We’ve all been there at some point. You know – when you find yourself all alone and wondering where in Heavens did God vanish to. What did we do wrong? 
I’ve found this to be an extremely important moment to cling onto Truth..to remember His promises, and know, that He’s not One that will ever break a promise; to worship Him because of who He is and not how I feel. God’s working for me in every second of every day, whether I can see Him or not. Continuous communication with Him is key, even throughout the difficulties I face. Especially throughout the difficulties I face.

When we feel so far away from God, we can’t imagine there ever being a way of getting back to living a life of worship – even then, in those very moments of our despair, we must do everything possible to hold onto our faith.
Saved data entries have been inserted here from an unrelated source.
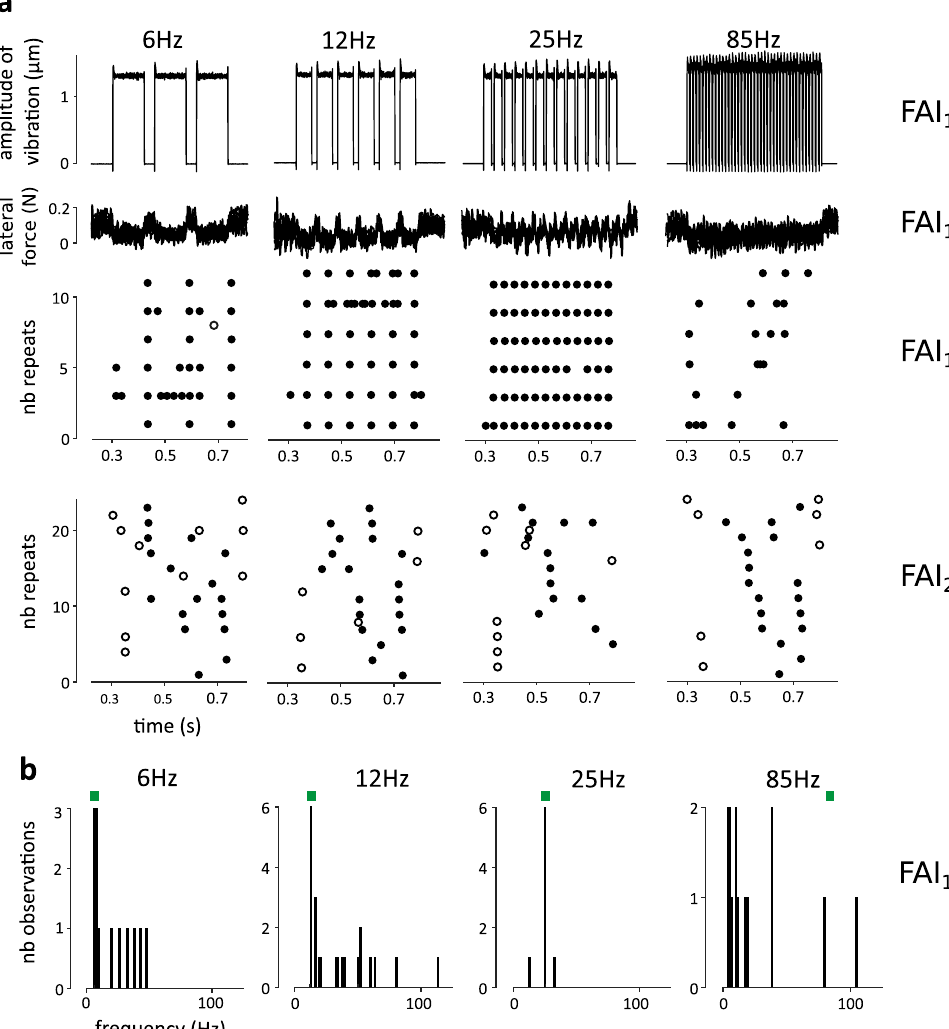
Figure 4. Gratings. ( a ) Profiles of ultrasonic vibration, profiles of lateral force, and the corresponding raster plots are shown for FAI 1 at four distinct frequencies of stimulation: 6, 12, 25 and 85 Hz. Filled/unfilled dots indicate ulnar/radial direction of sliding. Firing followed the frequency of stimulation in a time-locked fashion between 6 to 50 Hz for this unit. Raster plots are also shown for FAI 2 at the same frequencies, where there was no frequency following. ( b ) Histogram of firing frequencies obtained for each condition are shown for FAI 1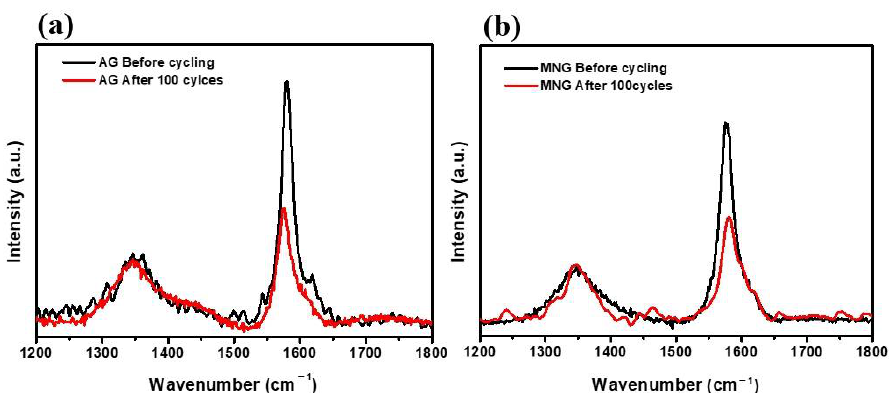
Figure 7. Raman spectra of AG ( a ) and MNG ( b ) electrodes before cycling and after 100 cycles.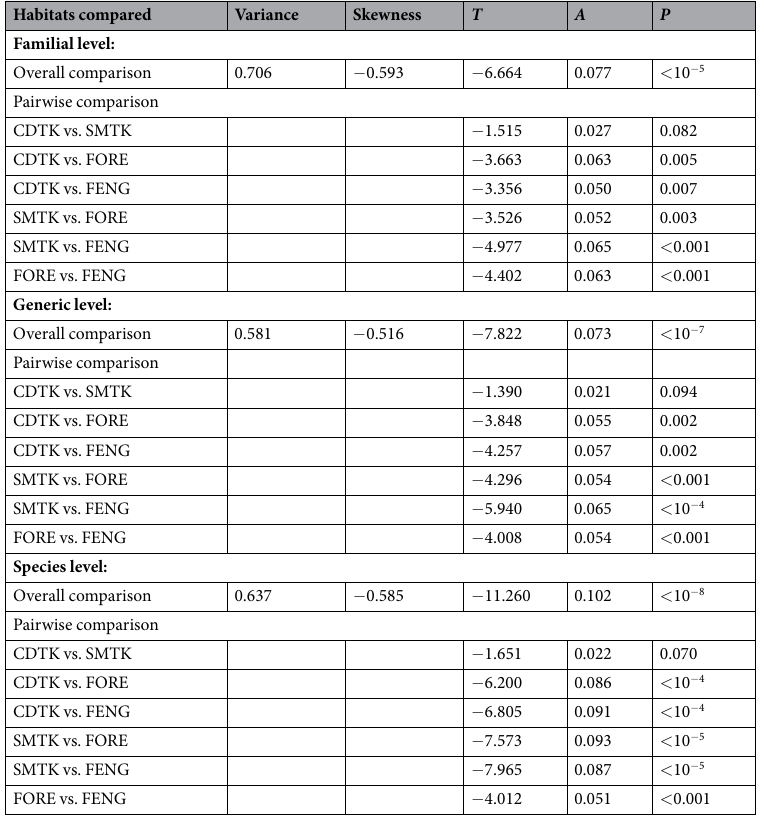
Table 2. Multi-response permutation procedures (MRPP) for the taxonomic composition across habitats. Definitions of the MRPP statistics: A is a measure of effect size and represents the within-group homogeneity; T is a statistic describing the separation between the groups; and P is the P -value for significance test of homogeneity using permutation. Habitat code: CDTK = Chuandong Tiankeng; SMTK = Shenmu Tiankeng; FORE = Forest Remnants; FENG = Fengshui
Grip it by your fingernails if you must. 

I heard some powerful messages and testimonies, ones of perseverance, that gave me an extreme amount of comfort during a very dark time in my walk. So, even if you don’t have the energy: to bear going to church, to read a devotional, to listen to KLOVE..do it. There’s messages that God has lined up specifically for you, through your worship of him. 

Keep on going, friend. I was made to do some great things and YOU were made to do some great things! Don’t let any B.S. lies running through your head try and tell you otherwise. 

Is it going to be hard? Absolutely. Is it going to test everything that you’ve ever believed? Count on it! But..you’ll come out stronger, more beautiful (battle wounds and all) and with another piece to your story. Your story is the very reason you were created. Because you see – YOUR story, the one of perseverance and of living a life of worship – even if it’s forced worship to start – is quite possibly the one that’ll give ONE other person the strength THEY’RE needing, to hold on and to keep fighting the good fight

I know that may not hold a lot of value to you in the moment, if you’re in the valley now. Trust me. More importantly, trust God. He wants to give you life, one that you can live to the absolute fullest. One more day, put your faith in Him. And tomorrow, one more day again. Until…One more day until. Until you can look ahead and see it..that bright light shining on your future, and you’re able to smile, knowing: another promise that God didn’t break. Another kept promise that made a way for you. 

When darkness engulfs us, it’s easy to accept that we’ve been beaten. Satan is counting on us to be accepting of it. 

For you know that when your faith is tested, your endurance has a chance to grow. James 1:3


Remember though, that we’re NOT the sons and daughters of the One who collapses into despair; but we’re the children of He who is victorious over the enemy! He’s already won. WE are victorious. It’s in our genes. Walk in the victory that’s part of your inheritance!